Stored data:
★ ★ ★ ★ ★ ★ ★

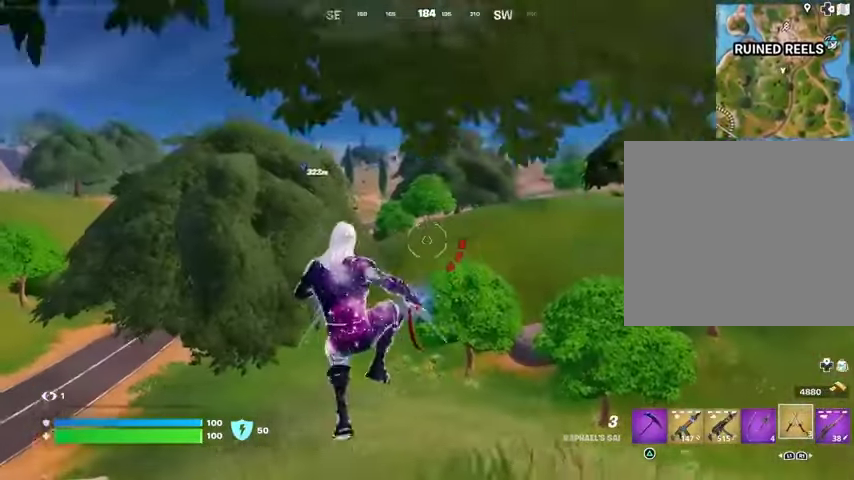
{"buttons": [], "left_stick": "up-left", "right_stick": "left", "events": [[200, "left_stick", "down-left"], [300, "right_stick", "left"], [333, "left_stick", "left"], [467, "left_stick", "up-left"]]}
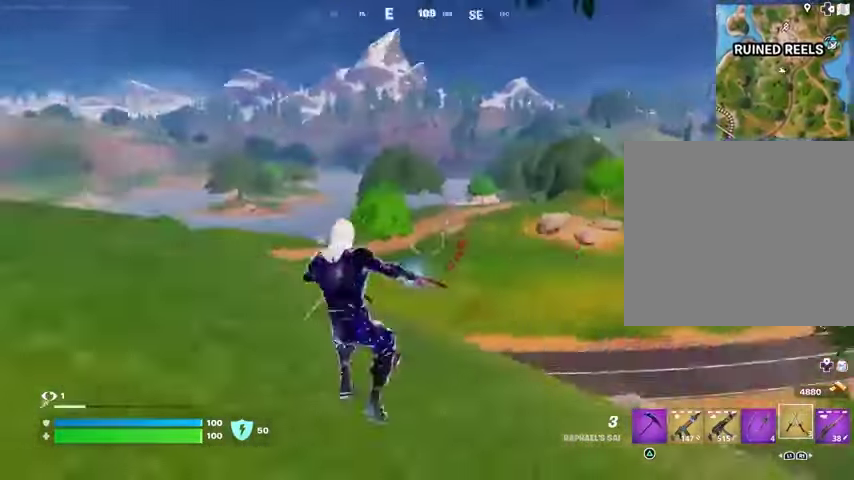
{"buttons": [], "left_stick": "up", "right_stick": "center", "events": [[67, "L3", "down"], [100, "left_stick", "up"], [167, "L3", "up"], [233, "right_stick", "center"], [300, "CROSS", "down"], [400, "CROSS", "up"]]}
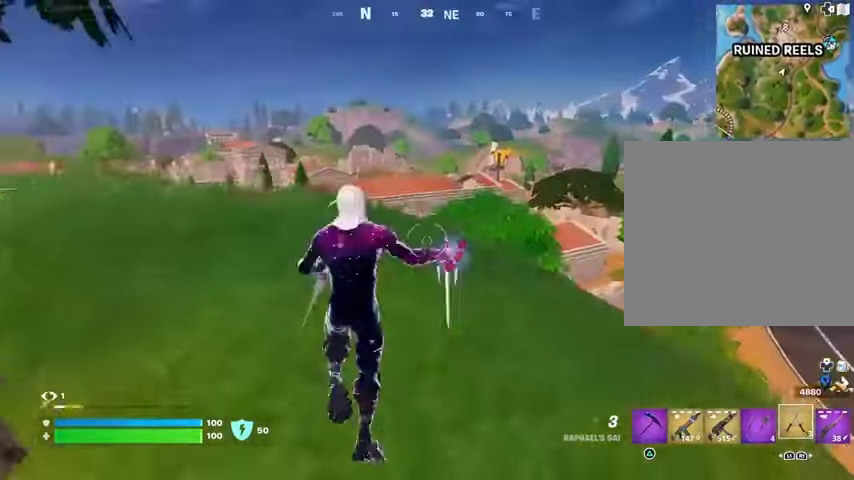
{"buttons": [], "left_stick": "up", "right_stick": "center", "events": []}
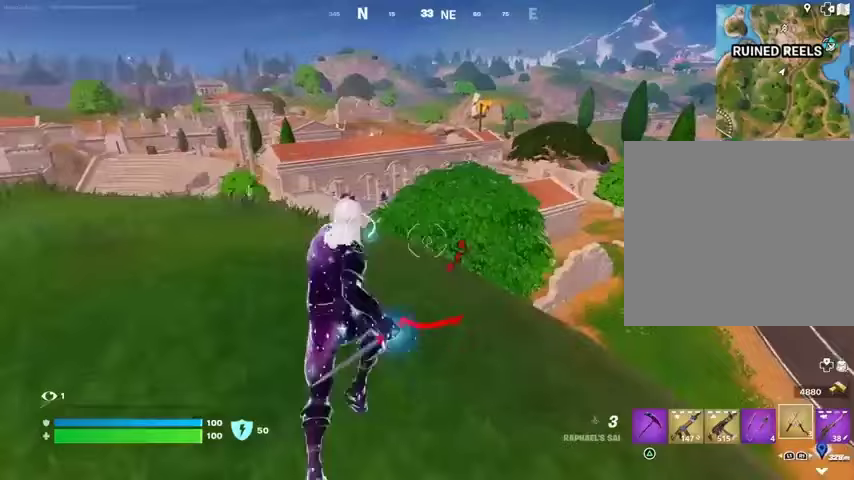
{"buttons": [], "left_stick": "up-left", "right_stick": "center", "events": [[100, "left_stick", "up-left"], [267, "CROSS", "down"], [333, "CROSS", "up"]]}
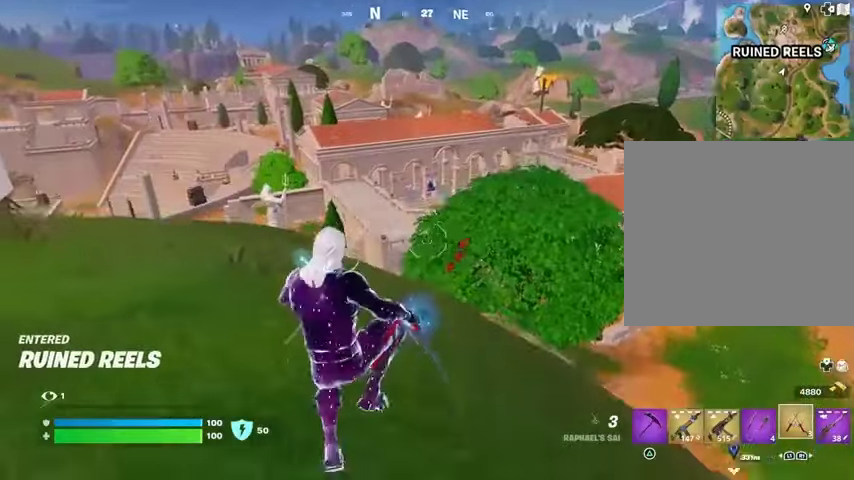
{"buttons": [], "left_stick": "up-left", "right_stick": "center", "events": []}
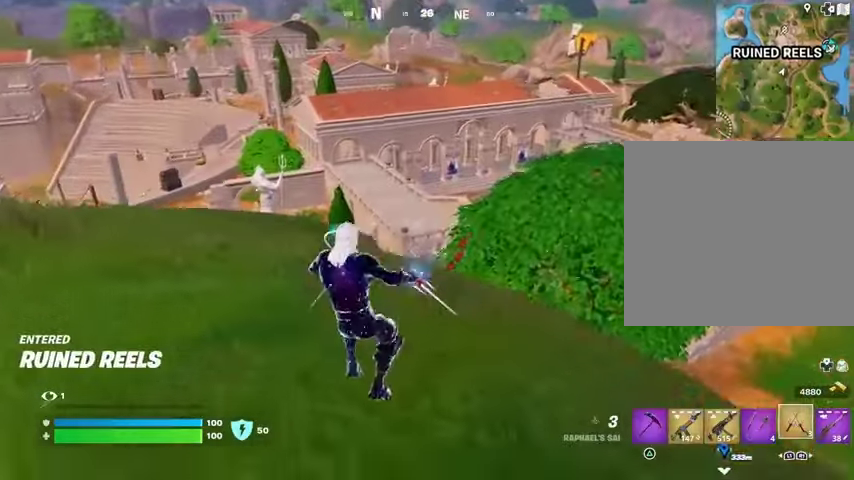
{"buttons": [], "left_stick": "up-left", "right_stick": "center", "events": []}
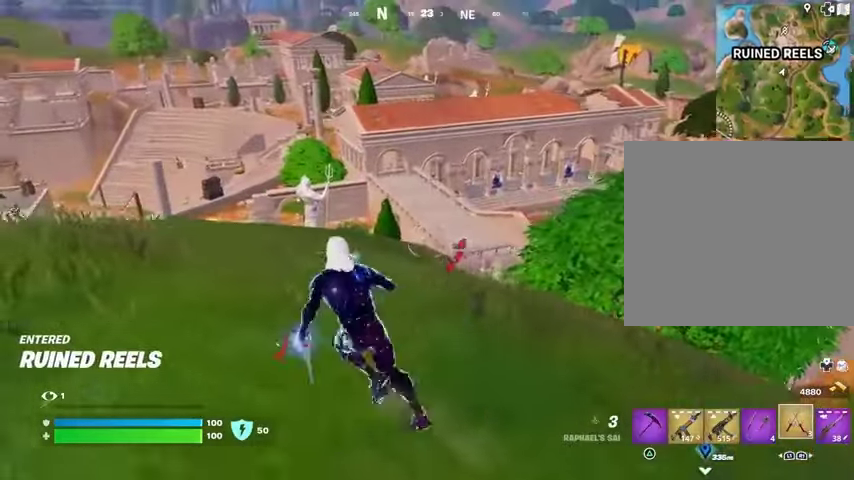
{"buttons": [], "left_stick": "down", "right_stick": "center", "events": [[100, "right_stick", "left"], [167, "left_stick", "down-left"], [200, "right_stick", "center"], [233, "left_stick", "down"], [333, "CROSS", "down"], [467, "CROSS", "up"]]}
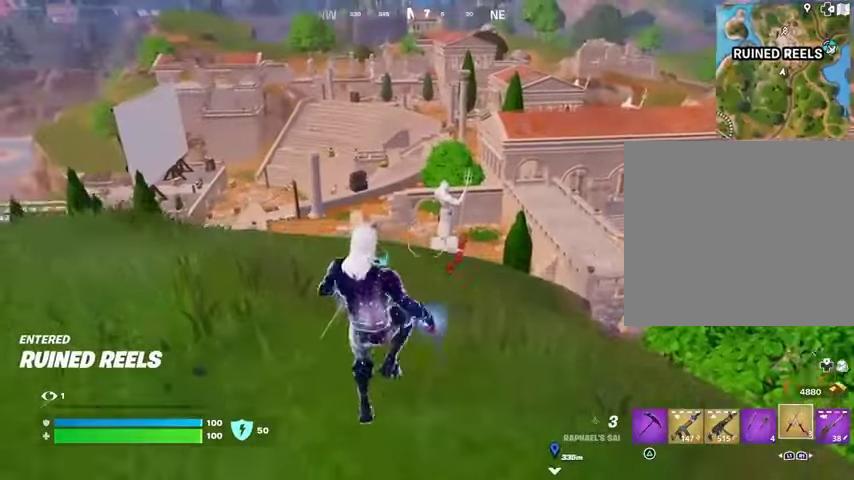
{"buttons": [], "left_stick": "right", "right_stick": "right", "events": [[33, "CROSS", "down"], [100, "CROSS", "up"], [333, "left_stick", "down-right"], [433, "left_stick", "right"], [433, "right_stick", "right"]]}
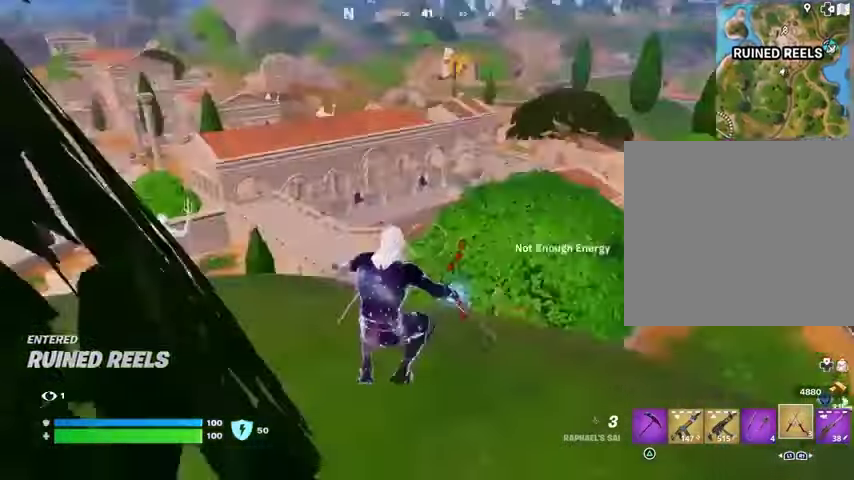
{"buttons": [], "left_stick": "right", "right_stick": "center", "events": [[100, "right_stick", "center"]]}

★ ★ ★ ★ ★ ★ ★

Take every line from the records above that has the word "center" and copy it.

- _SOLUTION FOR THIS EXERCISE_
{"buttons": [], "left_stick": "up", "right_stick": "center", "events": [[67, "L3", "down"], [100, "left_stick", "up"], [167, "L3", "up"], [233, "right_stick", "center"], [300, "CROSS", "down"], [400, "CROSS", "up"]]}
{"buttons": [], "left_stick": "up", "right_stick": "center", "events": []}
{"buttons": [], "left_stick": "up-left", "right_stick": "center", "events": [[100, "left_stick", "up-left"], [267, "CROSS", "down"], [333, "CROSS", "up"]]}
{"buttons": [], "left_stick": "up-left", "right_stick": "center", "events": []}
{"buttons": [], "left_stick": "up-left", "right_stick": "center", "events": []}
{"buttons": [], "left_stick": "down", "right_stick": "center", "events": [[100, "right_stick", "left"], [167, "left_stick", "down-left"], [200, "right_stick", "center"], [233, "left_stick", "down"], [333, "CROSS", "down"], [467, "CROSS", "up"]]}
{"buttons": [], "left_stick": "right", "right_stick": "center", "events": [[100, "right_stick", "center"]]}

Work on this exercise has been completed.